Importantly, the website also includes a policy section, where the group publish analytical articles, documents and infographics on key political issues and party campaign activities.

In creating this interactive website, the team were motivated by a belief that all citizens in Armenia need to be political, and that it is in the public interest to get involved in the authorities’ political agendas

Over the past year of their existence, the Political Compass team have spent much energy and time promoting their tool to Armenians throughout the country, particularly in regions outside the capital Yerevan. As part of this work, they have held a number of thematic consultations with civil society activists and political parties to help encourage dialogue on key issues that concern the population, to guide political policies and most importantly, to build bridges between the general population and politics.

Their initiative is careful not to be aligned with any political party or movement, and they work hard to bring people from opposite sides of the political spectrum together.

It is this dialogue that Avertisyan considers one of the most important parts of their project, “It was my dream to see political parties and civil society working together for democracy and political dialogue. That is our biggest success.”

It was my dream to see political parties and civil society working together for democracy and political dialogue. That is our biggest success.

Their work is also one of changing the political realities of Armenia. “We want to make sure that the political processes in Armenia are more ideas-based and more content-based,” says Avetisyan. “Elections in Armenia are often based on personal beliefs and links rather than on real ideas. People vote for the people they know, or people who have done something for them. No one reads party political programmes, and often parties didn’t even bother to develop proper policy programmes. We are working to change that. We are trying to create a supply and demand for political ideas, agendas and programmes, not just political gain and benefits.”

“In fact, that is one of the main reasons why we wanted to do this work. Often the reason that people are disinterested in politics is because they are manipulated and disinformed and political processes are unnecessarily complicated. This digital platform gave us the opportunity to reach more people with less resources,” she concludes.

Melikan notes that in the past, many civil activists like her, distanced themselves from politics. “We felt that politics was not for us. We were not political. But today, in the post-revolutionary period, times have changed in Armenia, and we felt it was the right time to try to build political dialogue and to encourage civil society and politics to work together."

“We are trying to build democracy in our country and to fight for human rights protection. One of our objectives today is to break the stereotype that being political is bad,” she says.

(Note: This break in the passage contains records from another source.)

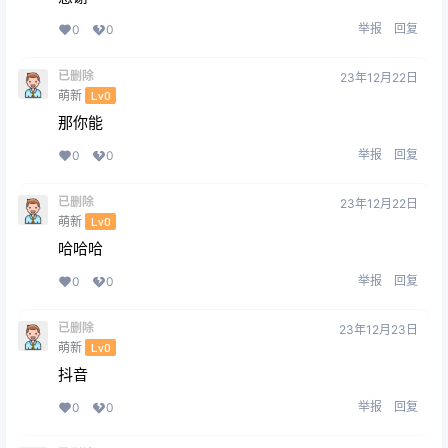
举报
回复
0
0
已删除
23年12月22日
萌新
Lv0
那你能
举报
回复
0
0
已删除
23年12月22日
萌新
Lv0
哈哈哈
举报
回复
0
0
已删除
23年12月23日
萌新
Lv0
抖音
举报
回复
0
0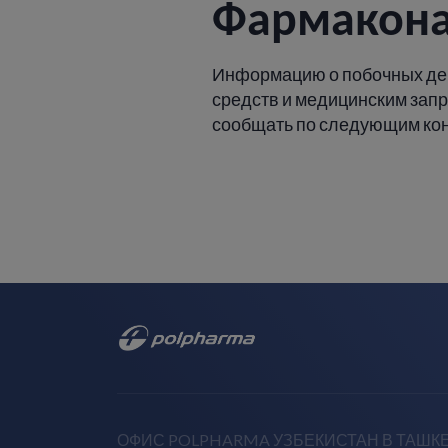
Фармакон
Информацию о побочных де
средств и медицинским зап
сообщать по следующим ко
ОФИС POLPHARMA УЗБЕКИСТАН В ТАШК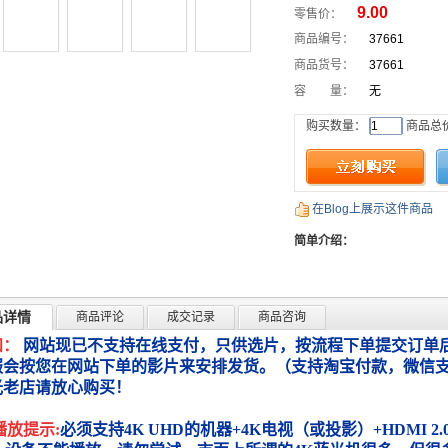
9.00
零售价：
商品编号：
37661
商品货号：
37661
容 量：
无
购买数量：
商品总
在Blog上展示这件商品
简单介绍：
品详情
商品评论
成交记录
商品咨询
知：
网站现已不支持在线支付，只供选片，按流程下单提交订单后
服会按您在网站下单的影片来安排发货。（支持淘宝付款，微信
光老店请放心购买！
播放提示:
必须支持4K UHD的机器+4K电视（或投影）+HDMI 2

The day we speak with Melikan and Avertisyan, the Political Compass initiative is celebrating its one-year anniversary. They are both proud of the team they have built around them this past year and of what they have achieved so far. As Melikan puts it, “We are two young people who had an idea for dialogue and we are being taken seriously. When I told colleagues and friends that it was our one-year anniversary, they were surprised. They thought we had been around much longer than that. We have made a name for ourselves. People know us and we are making an impact on our country with our work.”

 

Disclaimer: This article reflects the views of the grantee(s) featured and does not necessarily represent official opinion of the European Endowment for Democracy (EED).